=== WORK INSTRUCTIONS ===
Copy out all lines of the records in which the word "moveTo" appears.

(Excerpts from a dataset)

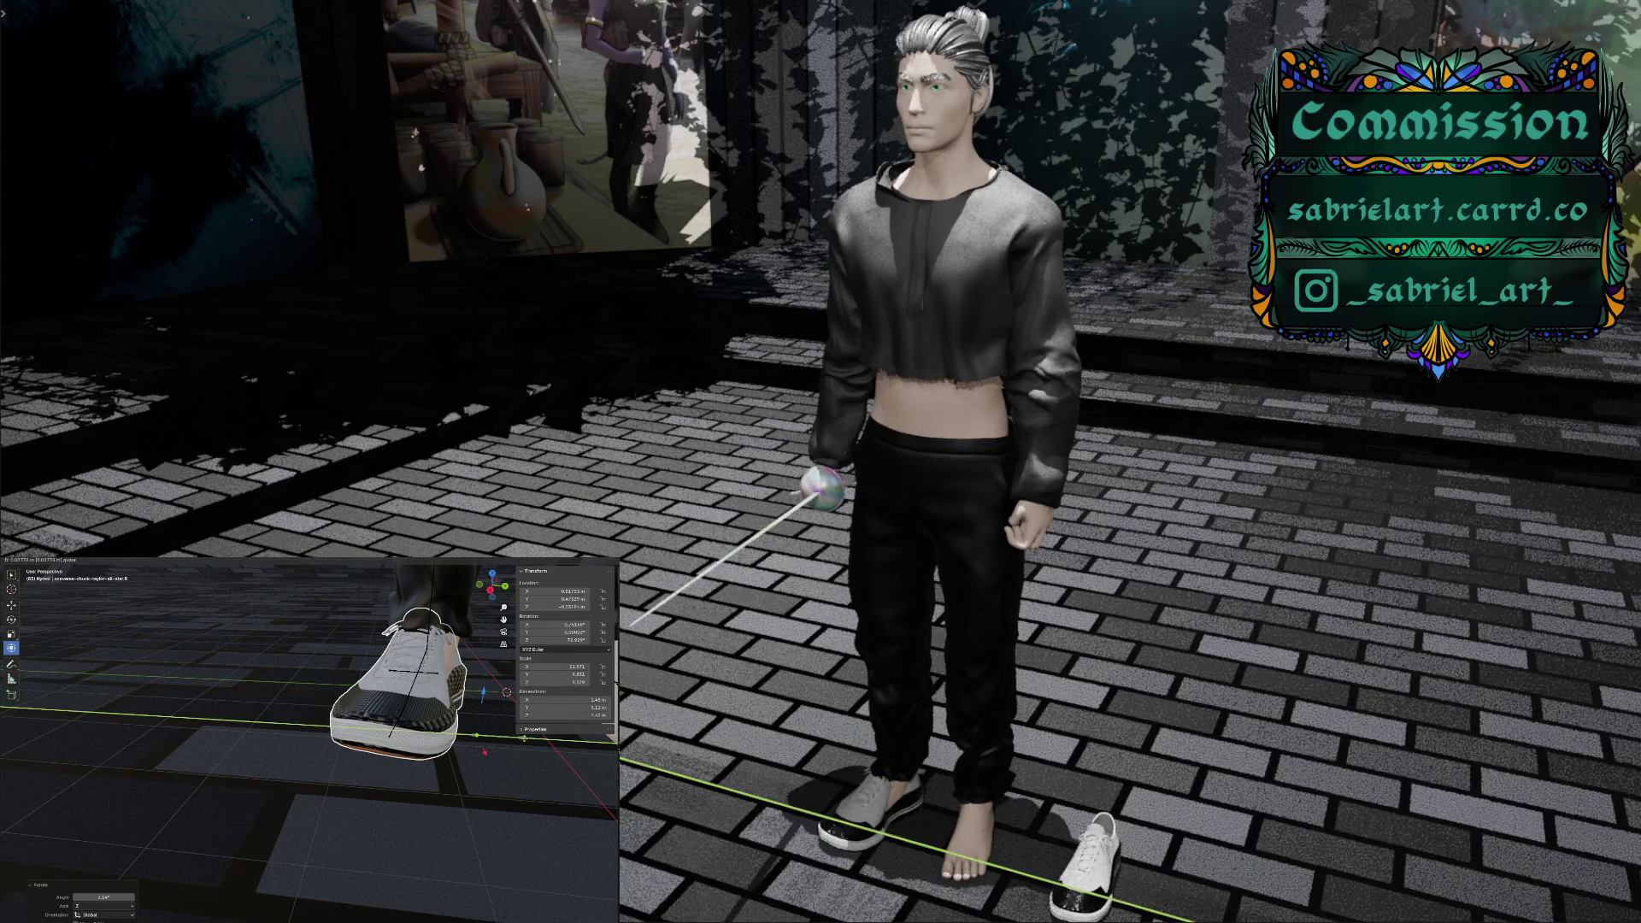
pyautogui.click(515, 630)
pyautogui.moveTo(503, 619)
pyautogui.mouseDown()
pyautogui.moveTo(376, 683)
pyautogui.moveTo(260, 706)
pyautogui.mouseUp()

=== RESPONSE BELOW ===
pyautogui.moveTo(503, 619)
pyautogui.moveTo(376, 683)
pyautogui.moveTo(260, 706)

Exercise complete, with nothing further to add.